According to UNICEF’s 2014 State of the World’s Children Report, the maternal mortality rate was 86 deaths per 1,000 live births in 2012, a rate attributed to lack of information and services. Few women in rural areas had access to skilled attendants during childbirth, including essential obstetrics and postpartum care. According to UNICEF the situation for mothers and children was hindered by deteriorating security, which caused displacement and affected access to medical services, especially in KP and FATA.
According to 2013 UNAIDS statistics, 68,000 persons had HIV, including 19,000 women; 2,200 persons died due to AIDS in 2013.

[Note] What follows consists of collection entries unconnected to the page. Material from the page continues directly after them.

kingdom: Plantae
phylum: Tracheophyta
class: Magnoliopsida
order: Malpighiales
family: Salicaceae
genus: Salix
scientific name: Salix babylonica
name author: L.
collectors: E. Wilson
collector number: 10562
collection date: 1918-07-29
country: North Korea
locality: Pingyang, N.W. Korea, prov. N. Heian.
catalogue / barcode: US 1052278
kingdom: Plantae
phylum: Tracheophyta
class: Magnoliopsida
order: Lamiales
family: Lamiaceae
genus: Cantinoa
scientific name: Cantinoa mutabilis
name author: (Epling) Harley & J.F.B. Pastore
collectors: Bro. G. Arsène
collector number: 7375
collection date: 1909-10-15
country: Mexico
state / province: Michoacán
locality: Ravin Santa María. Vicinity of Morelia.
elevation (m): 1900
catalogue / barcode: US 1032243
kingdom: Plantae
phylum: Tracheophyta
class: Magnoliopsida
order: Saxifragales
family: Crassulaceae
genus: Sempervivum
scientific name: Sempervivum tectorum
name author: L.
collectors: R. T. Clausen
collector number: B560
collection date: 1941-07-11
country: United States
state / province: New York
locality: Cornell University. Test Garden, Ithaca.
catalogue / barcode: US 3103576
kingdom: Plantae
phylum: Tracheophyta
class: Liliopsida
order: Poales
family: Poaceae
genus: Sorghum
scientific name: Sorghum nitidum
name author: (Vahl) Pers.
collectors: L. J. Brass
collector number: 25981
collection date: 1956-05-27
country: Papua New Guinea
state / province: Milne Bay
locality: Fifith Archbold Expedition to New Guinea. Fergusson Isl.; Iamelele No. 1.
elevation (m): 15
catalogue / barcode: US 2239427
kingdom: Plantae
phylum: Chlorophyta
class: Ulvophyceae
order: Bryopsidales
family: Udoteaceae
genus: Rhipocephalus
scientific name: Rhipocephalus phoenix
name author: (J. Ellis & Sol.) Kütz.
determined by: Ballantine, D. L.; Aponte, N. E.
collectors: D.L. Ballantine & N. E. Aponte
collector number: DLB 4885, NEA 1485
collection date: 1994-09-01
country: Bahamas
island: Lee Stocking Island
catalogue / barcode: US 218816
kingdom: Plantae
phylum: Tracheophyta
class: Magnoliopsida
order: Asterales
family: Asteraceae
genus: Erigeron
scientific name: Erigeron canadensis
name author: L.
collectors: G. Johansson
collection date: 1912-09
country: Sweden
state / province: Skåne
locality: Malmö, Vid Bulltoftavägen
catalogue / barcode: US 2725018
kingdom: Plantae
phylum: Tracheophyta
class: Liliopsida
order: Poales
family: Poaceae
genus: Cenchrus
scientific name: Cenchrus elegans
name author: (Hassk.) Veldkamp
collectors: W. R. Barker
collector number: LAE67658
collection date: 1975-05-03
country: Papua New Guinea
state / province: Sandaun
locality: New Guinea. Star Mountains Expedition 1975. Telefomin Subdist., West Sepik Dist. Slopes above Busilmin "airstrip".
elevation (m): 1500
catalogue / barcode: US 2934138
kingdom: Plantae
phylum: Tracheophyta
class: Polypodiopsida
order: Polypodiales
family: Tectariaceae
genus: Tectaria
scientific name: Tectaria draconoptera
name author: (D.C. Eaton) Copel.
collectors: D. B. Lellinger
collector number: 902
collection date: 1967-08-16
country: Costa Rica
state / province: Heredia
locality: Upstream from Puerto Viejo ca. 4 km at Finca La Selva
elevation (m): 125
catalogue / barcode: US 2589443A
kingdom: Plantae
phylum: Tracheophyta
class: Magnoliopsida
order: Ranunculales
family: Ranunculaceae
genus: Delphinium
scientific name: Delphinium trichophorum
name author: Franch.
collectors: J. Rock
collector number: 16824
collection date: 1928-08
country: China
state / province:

Discrimination: Women faced legal and economic discrimination. The law prohibits discrimination on the basis of sex, but authorities did not enforce it. Women faced discrimination in family law, property law, and the judicial system. Family law provides protection for women in cases of divorce, including requirements for maintenance, and sets clear guidelines for custody of minor children and their maintenance. Many women were unaware of these legal protections or unable to obtain legal counsel to enforce them. Divorced women often were left with no means of support, as their families ostracized them. Women are legally free to marry without family consent, but women who did so frequently were ostracized or faced becoming victims of honor crimes.
The 2011 Prevention of Anti-Women Practices Act makes it illegal to deny women inheritance of property by deceitful means. Female children are entitled to one-half the inheritance of male children. Wives inherit one-eighth of their husband’s estate. Women often received far less than their legal entitlement. Women faced significant discrimination in employment and frequently were paid less than men for similar work.